Everything makes better sense with context. So here's mine.

From an early age, I was a kid who wanted to live life from a thousand and one places, always driven by a need to know more. I would deconstruct things and put them back together — never in one piece, but always slightly different. I learned pretty early on that you could learn a lot from a book, but even more from trying things yourself. It’s why I electrocuted myself only once but learned that while voltage is balanced in a parallel circuit, it’s the current that will kick your ass when you cross a wire. I read that first part in a book and never made that mistake again.

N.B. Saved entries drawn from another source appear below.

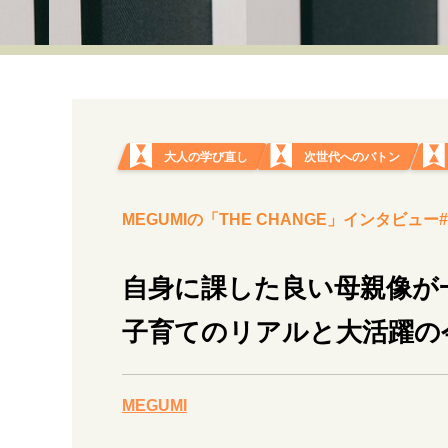
経営・ビジネス
マインドセット
ライフスタイル・生き方
大人の学び直し
次世代へのバトン
MEGUMIの「THE CHANGE」インタビュー#
社会・カルチャー・マネー
自身に課した良い母親像が一
子育てのリアルと大活躍の
MEGUMI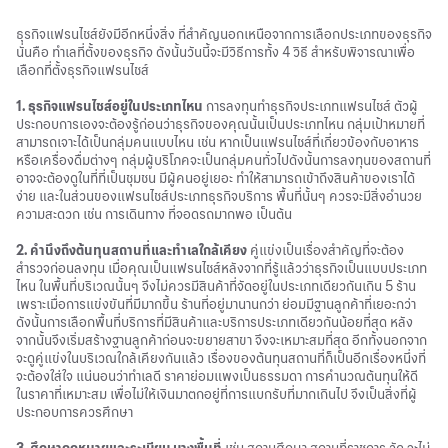
ธุรกิจแฟรนไชส์ยังมีอีกหนึ่งสิ่ง ที่สำคัญนอกเหนือจากการเลือกประเภทของธุรกิจ
นั่นคือ ทำเลที่ตั้งของธุรกิจ ดังนั้นวันนี้จะมีวิธีการทั้ง 4 วิธี สำหรับพิจารณาเพื่อ
เลือกที่ตั้งธุรกิจแฟรนไชส์
1. ธุรกิจแฟรนไชส์อยู่ในประเภทไหน
การลงทุนทำธุรกิจประเภทแฟรนไชส์ ตัวผู้
ประกอบการเองจะต้องรู้ก่อนว่าธุรกิจของคุณนั้นเป็นประเภทไหน กลุ่มเป้าหมายที่
สามารถเจาะได้เป็นกลุ่มคนแบบไหน เช่น หากเป็นแฟรนไชส์ที่เกี่ยวข้องกับอาหาร
หรือเครื่องดื่มต่างๆ กลุ่มผู้บริโภคจะเป็นกลุ่มคนทั่วไปดังนั้นการลงทุนของสถานที่
อาจจะต้องดูในที่ที่เป็นชุมชน มีผู้คนอยู่เยอะ ทำให้สามารถเข้าถึงสินค้าของเราได้
ง่าย และในส่วนของแฟรนไชส์ประเภทธุรกิจบริการ พื้นที่นั้นๆ ควรจะมีสิ่งอำนวย
ความสะดวก เช่น การเดินทาง ที่จอดรถมากพอ เป็นต้น
2. คำนึงถึงต้นทุนสถานที่และทำเลใกล้เคียง
คู่แข่งเป็นเรื่องสำคัญที่จะต้อง
สำรวจก่อนลงทุน เมื่อคุณเป็นแฟรนไชส์หลังจากที่รู้แล้วว่าธุรกิจเป็นแบบประเภท
ไหน ในพื้นที่บริเวณนั้นๆ จึงไม่ควรมีสินค้าที่จัดอยู่ในประเภทเดียวกันเกิน 5 ร้าน
เพราะเมื่อการแข่งขันที่มีมากขึ้น ร้านที่อยู่มานานกว่า ย่อมมีฐานลูกค้าที่เยอะกว่า
ดังนั้นการเลือกพื้นที่บริการที่มีสินค้าและบริการประเภทเดียวกันน้อยที่สุด หลัง
จากนั้นจึงเริ่มสร้างฐานลูกค้าก่อนจะขยายสาขา จึงจะเหมาะสมที่สุด อีกทั้งนอกจาก
จะดูคู่แข่งในบริเวณใกล้เคียงกันแล้ว เรื่องของต้นทุนสถานที่ก็เป็นอีกเรื่องหนึ่งที่
จะต้องใส่ใจ แน่นอนว่าทำเลดี ราคาย่อมแพงเป็นธรรมดา การคำนวณต้นทุนให้ดี
ในราคาที่เหมาะสม เพื่อไม่ให้เงินมาตกอยู่ที่การแบกรับที่มากเกินไป จึงเป็นสิ่งที่ผู้
ประกอบการควรศึกษา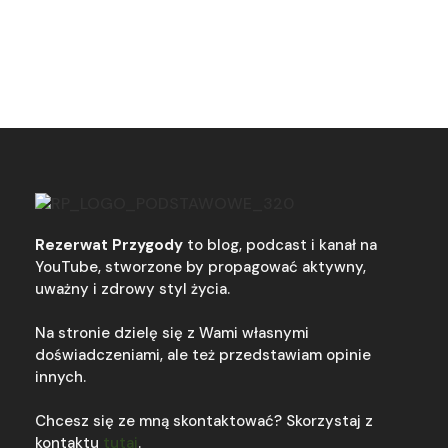
Rezerwat Przygody
to blog, podcast i kanał na
YouTube, stworzone by propagować aktywny,
uważny i zdrowy styl życia.
Na stronie dzielę się z Wami własnymi
doświadczeniami, ale też przedstawiam opinie
innych.
Chcesz się ze mną skontaktować? Skorzystaj z
kontaktu
tutaj
.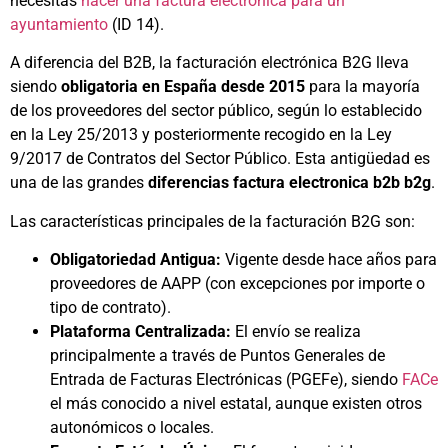
necesitas
hacer una factura electrónica para un
ayuntamiento
(ID 14).
A diferencia del B2B, la facturación electrónica B2G lleva
siendo
obligatoria en España desde 2015
para la mayoría
de los proveedores del sector público, según lo establecido
en la Ley 25/2013 y posteriormente recogido en la Ley
9/2017 de Contratos del Sector Público. Esta antigüedad es
una de las grandes
diferencias factura electronica b2b b2g
.
Las características principales de la facturación B2G son:
Obligatoriedad Antigua:
Vigente desde hace años para
proveedores de AAPP (con excepciones por importe o
tipo de contrato).
Plataforma Centralizada:
El envío se realiza
principalmente a través de Puntos Generales de
Entrada de Facturas Electrónicas (PGEFe), siendo
FACe
el más conocido a nivel estatal, aunque existen otros
autonómicos o locales.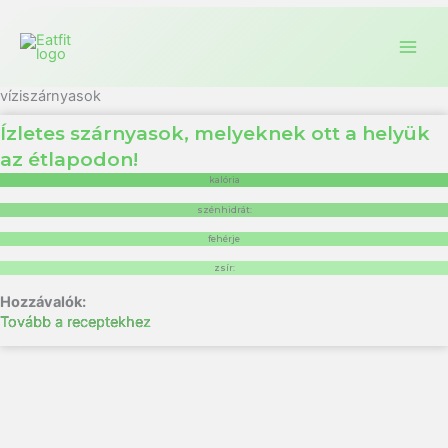
víziszárnyasok
Ízletes szárnyasok, melyeknek ott a helyük
az étlapodon!
kalória
szénhidrát:
fehérje
zsír:
Tovább a receptekhez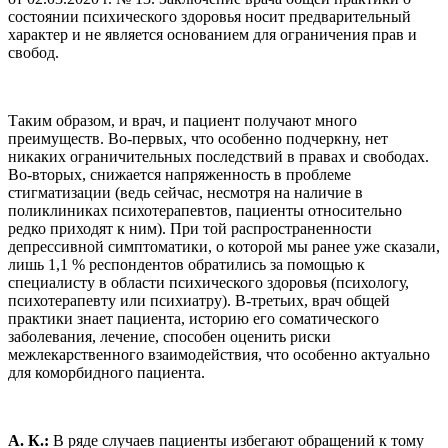
состоянии психического здоровья носит предварительный
характер и не является основанием для ограничения прав и
свобод.
Таким образом, и врач, и пациент получают много
преимуществ. Во-первых, что особенно подчеркну, нет
никаких ограничительных последствий в правах и свободах.
Во-вторых, снижается напряженность в проблеме
стигматизации (ведь сейчас, несмотря на наличие в
поликлиниках психотерапевтов, пациенты относительно
редко приходят к ним). При той распространенности
депрессивной симптоматики, о которой мы ранее уже сказали,
лишь 1,1 % респондентов обратились за помощью к
специалисту в области психического здоровья (психологу,
психотерапевту или психиатру). В-третьих, врач общей
практики знает пациента, историю его соматического
заболевания, лечение, способен оценить риски
межлекарственного взаимодействия, что особенно актуально
для коморбидного пациента.
А. К.:
В ряде случаев пациенты избегают обращений к тому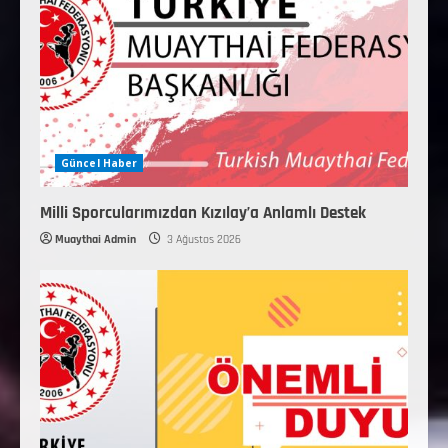
Güncel Haber
Milli Sporcularımızdan Kızılay’a Anlamlı Destek
Muaythai Admin
3 Ağustos 2026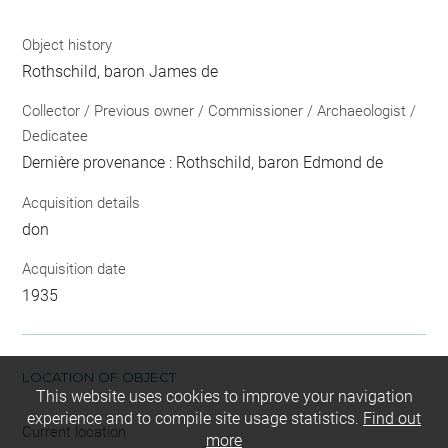
Object history
Rothschild, baron James de
Collector / Previous owner / Commissioner / Archaeologist /
Dedicatee
Dernière provenance : Rothschild, baron Edmond de
Acquisition details
don
Acquisition date
1935
LOCATION OF OBJECT
This website uses cookies to improve your navigation
experience and to compile site usage statistics.
Find out
Current location
more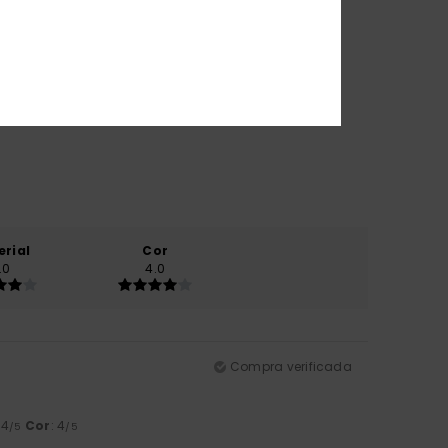
erial
Cor
.0
4.0
Compra verificada
 4
Cor
: 4
/5
/5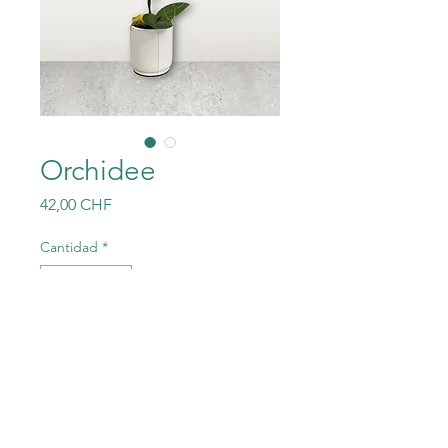
Orchidee
Precio
42,00 CHF
Cantidad
*
Agregar al carrito
Inklusive Übertopf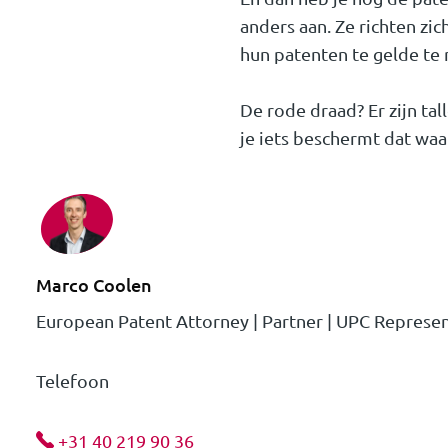
anders aan. Ze richten zic
hun patenten te gelde te
De rode draad? Er zijn ta
je iets beschermt dat waa
Marco Coolen
European Patent Attorney | Partner | UPC Represen
Telefoon
+31 40 219 90 36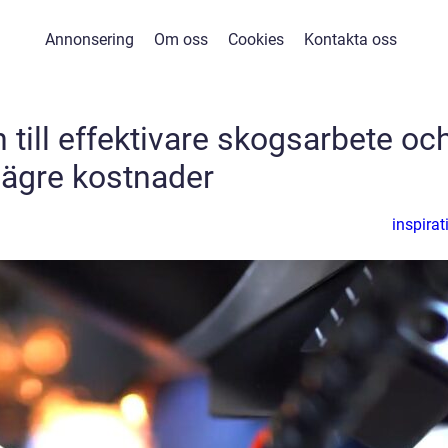
Annonsering
Om oss
Cookies
Kontakta oss
 till effektivare skogsarbete oc
lägre kostnader
inspirat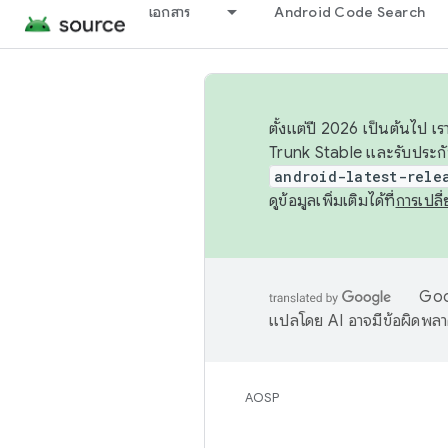
เอกสาร
Android Code Search
ตั้งแต่ปี 2026 เป็นต้นไป
Trunk Stable และรับประก
android-latest-rele
ดูข้อมูลเพิ่มเติมได้ที่
การเปล
Goog
แปลโดย AI อาจมีข้อผิดพล
AOSP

Writer, carpenter, engineer, artist, back-channel diplomat. The list of things I wanted to be when I grew up was long. In between building what seemed to be an aimless career and occasionally paying rent, I spent the better part of my twenties and early thirties traveling the world, asking questions, observing, talking with people completely unlike me.

That instinct turned into twenty-five years of work. As a senior leader inside some of the biggest brand, marketing, and advertising agencies in the world. Leading my own agencies. As a mentor at Harvard Innovation Lab, MassChallenge, TechStars, other startup incubators. Working across industries — healthcare, consumer, finance, technology — helping companies explain why their work matters and to create a brand that’s found its voice. The work was different every time. The question underneath it was always the same. And it was rarely the one that was asked.

It took a few years to realize I’d been doing this work my whole life. The curiosity. The questions. The need to understand what drives people. You spend enough time in rooms where you don’t speak the language, you learn to read them instead. That’s still the job. The medium changed. The instinct didn’t.

The truth is: I love my work, but my life outside of it is most important. I’m married to the love of my life, Kristen, with whom we raise two awesomely curious boys, a noble bird dog, and live in an old farmhouse outside of Boston. As you can imagine, I have no shortage of hobbies or interests.